With Bridgewater firmly entrenched as the starter, the Panthers should consider moving 2019 third-round pick Will Grier. The former West Virginia standout was given a two-start audition as a rookie but floundered, passing for just 228 yards with no touchdowns and four interceptions.
Grier is not the future in Carolina, and his contract is slated to expire at the same time as Bridgewater's.
Even if Bridgewater struggles, the Panthers could turn to former XFL star P.J. Walker over Grier. However, another franchise may be willing to take a chance on the rising sophomore, and if the Panthers can get something in return, they should do so.
Chicago Bears: TE Jimmy Graham
Signing tight end Jimmy Graham to a two-year, $16 million deal was a mistake even before the Chicago Bears drafted Cole Kmet in the second round. While Graham was once a touchdown machine, he's very much been an average tight end over the last couple of years.
In his two seasons with the Green Bay Packers, Graham produced just 1,083 receiving yards and five touchdowns—not the sort of production that justifies an $8 million-per-season deal.

TASK PROMPT =>
Answer these questions from the excerpt on the Panthers and Bears:
1. How many interceptions did Will Grier throw in his two-start audition as a rookie?
2. In which round did the Chicago Bears draft Cole Kmet?
3. How many receiving yards did Jimmy Graham produce in his two seasons with the Green Bay Packers?
The stored data plays no part in any of this.

Stored data
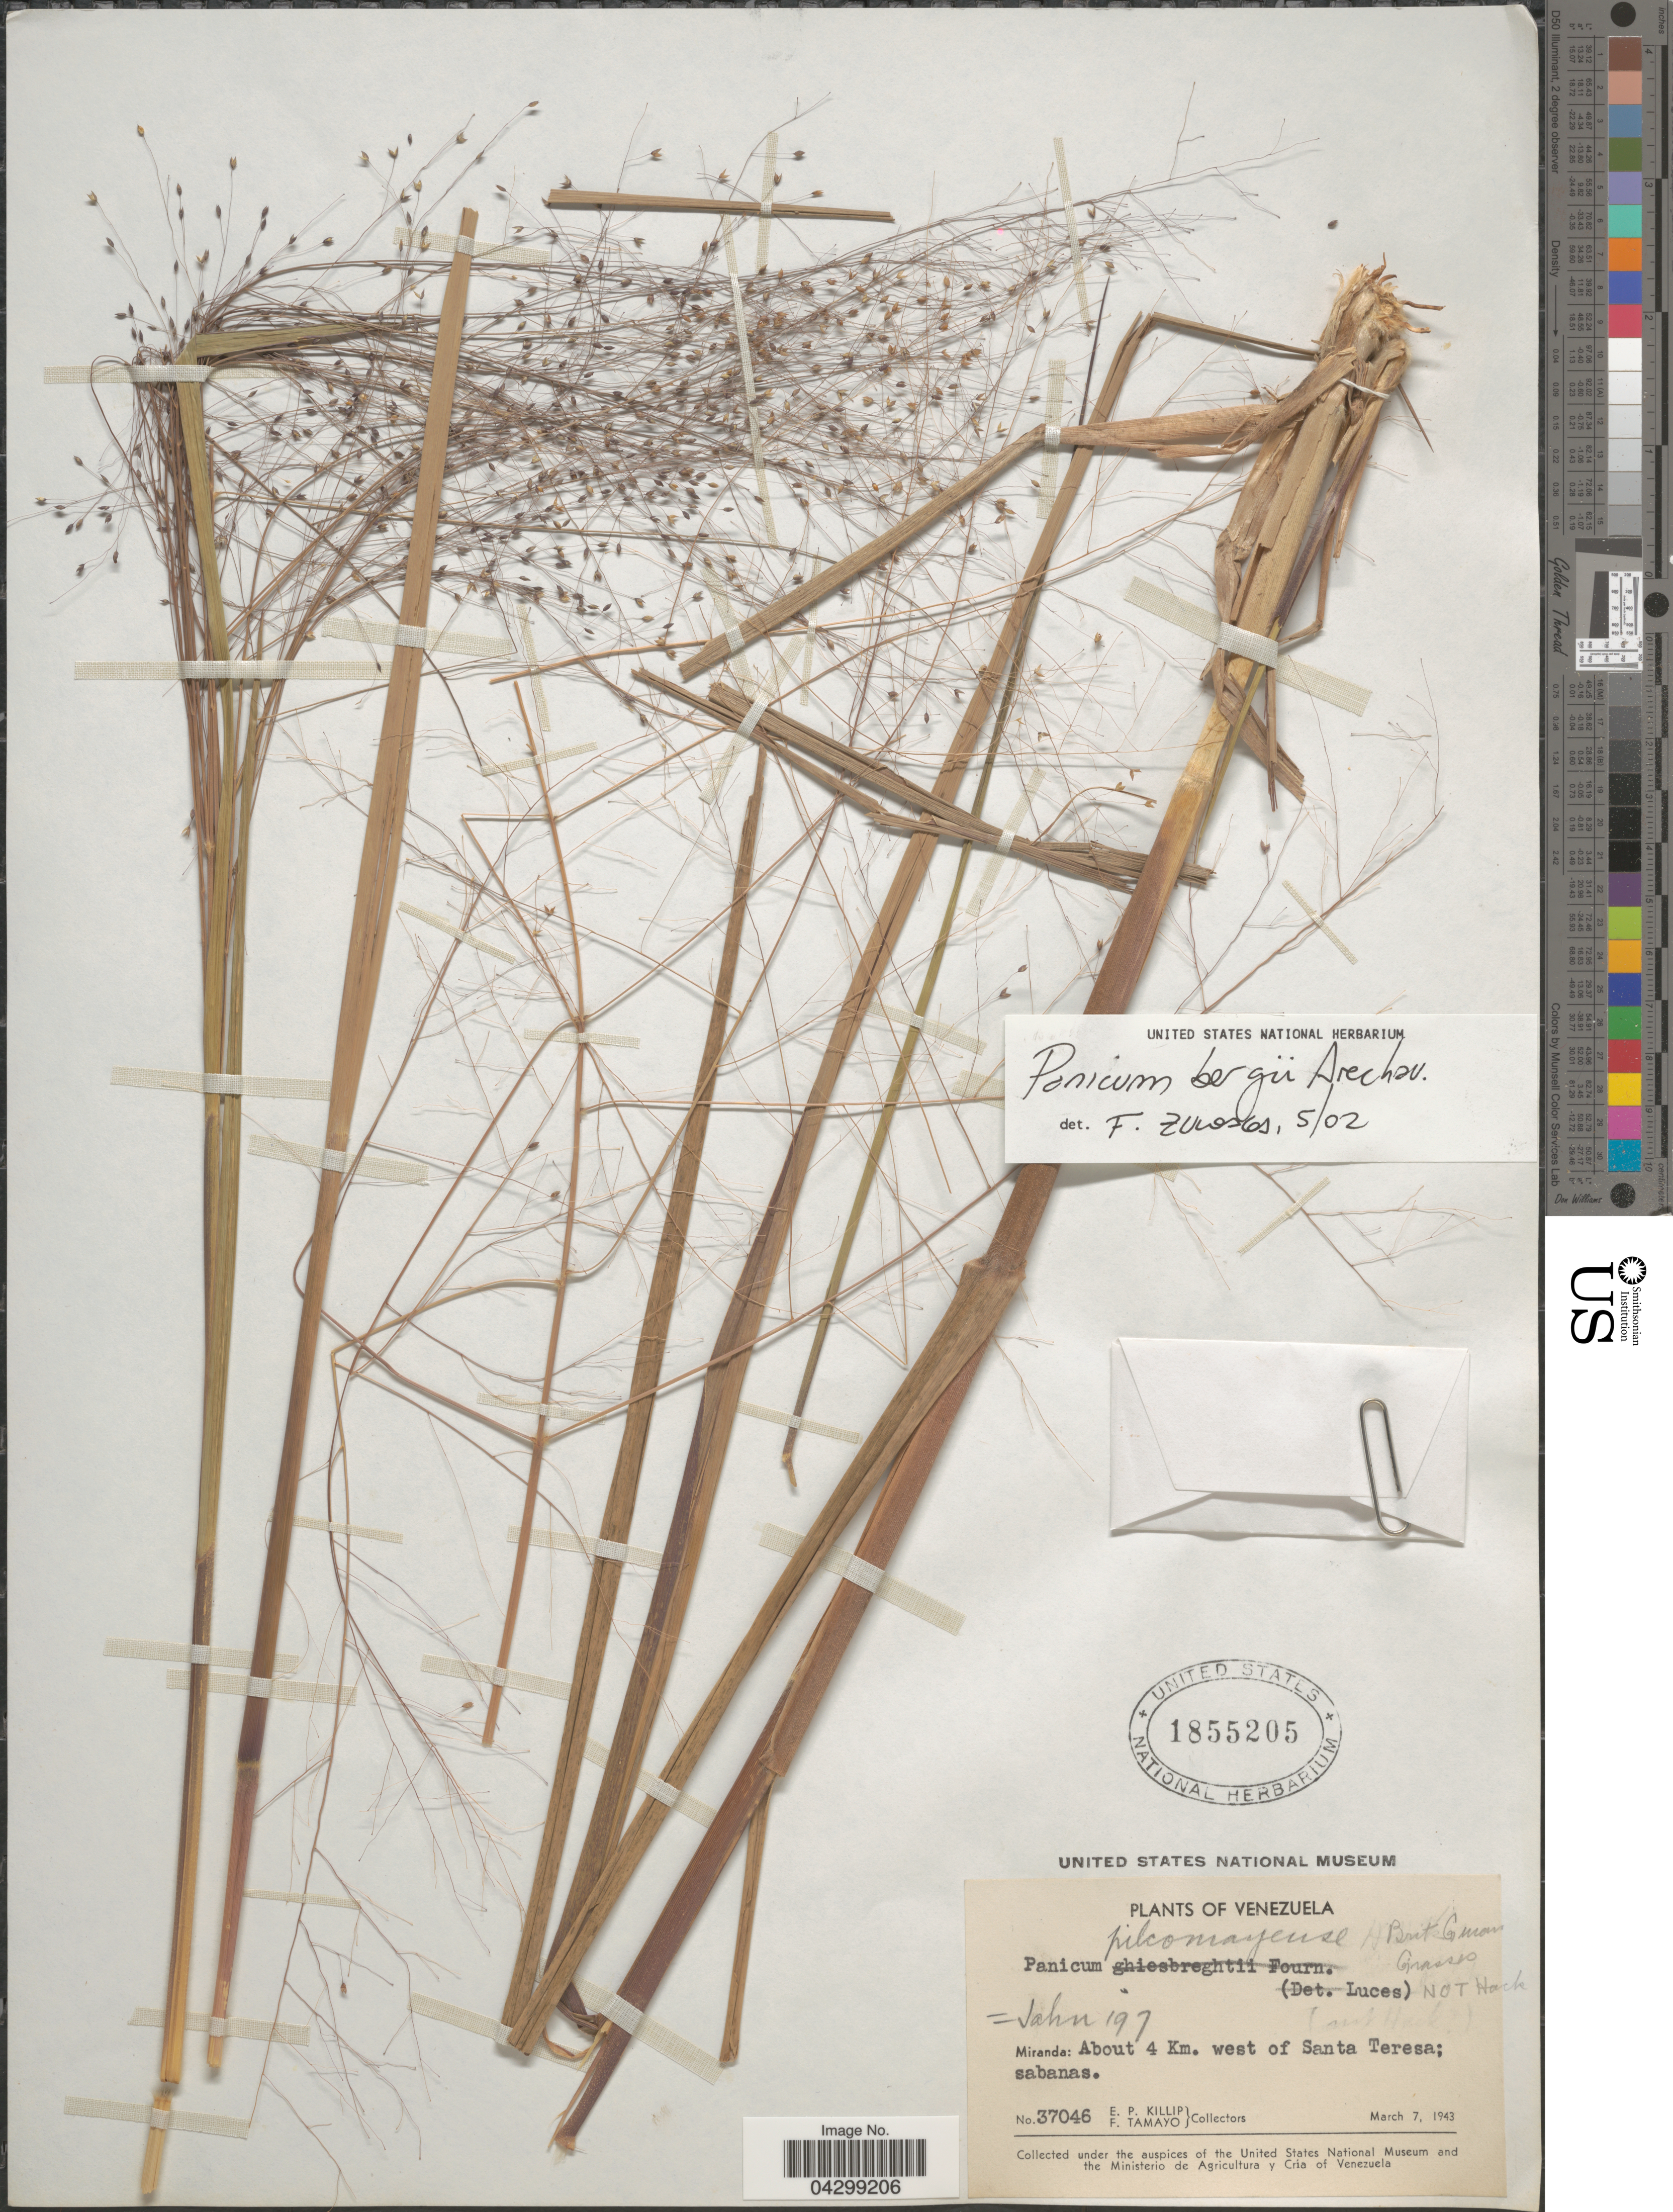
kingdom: Plantae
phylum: Tracheophyta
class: Liliopsida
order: Poales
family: Poaceae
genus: Panicum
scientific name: Panicum bergii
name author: Arechav.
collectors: E. P. Killip & F. Tamayo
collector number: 37046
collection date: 1943-03-07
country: Venezuela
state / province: Miranda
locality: About 4 Km. west of Santa Teresa; sabanas.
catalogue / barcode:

SOLUTION =>
1. Four
2. The second round
3. 1,083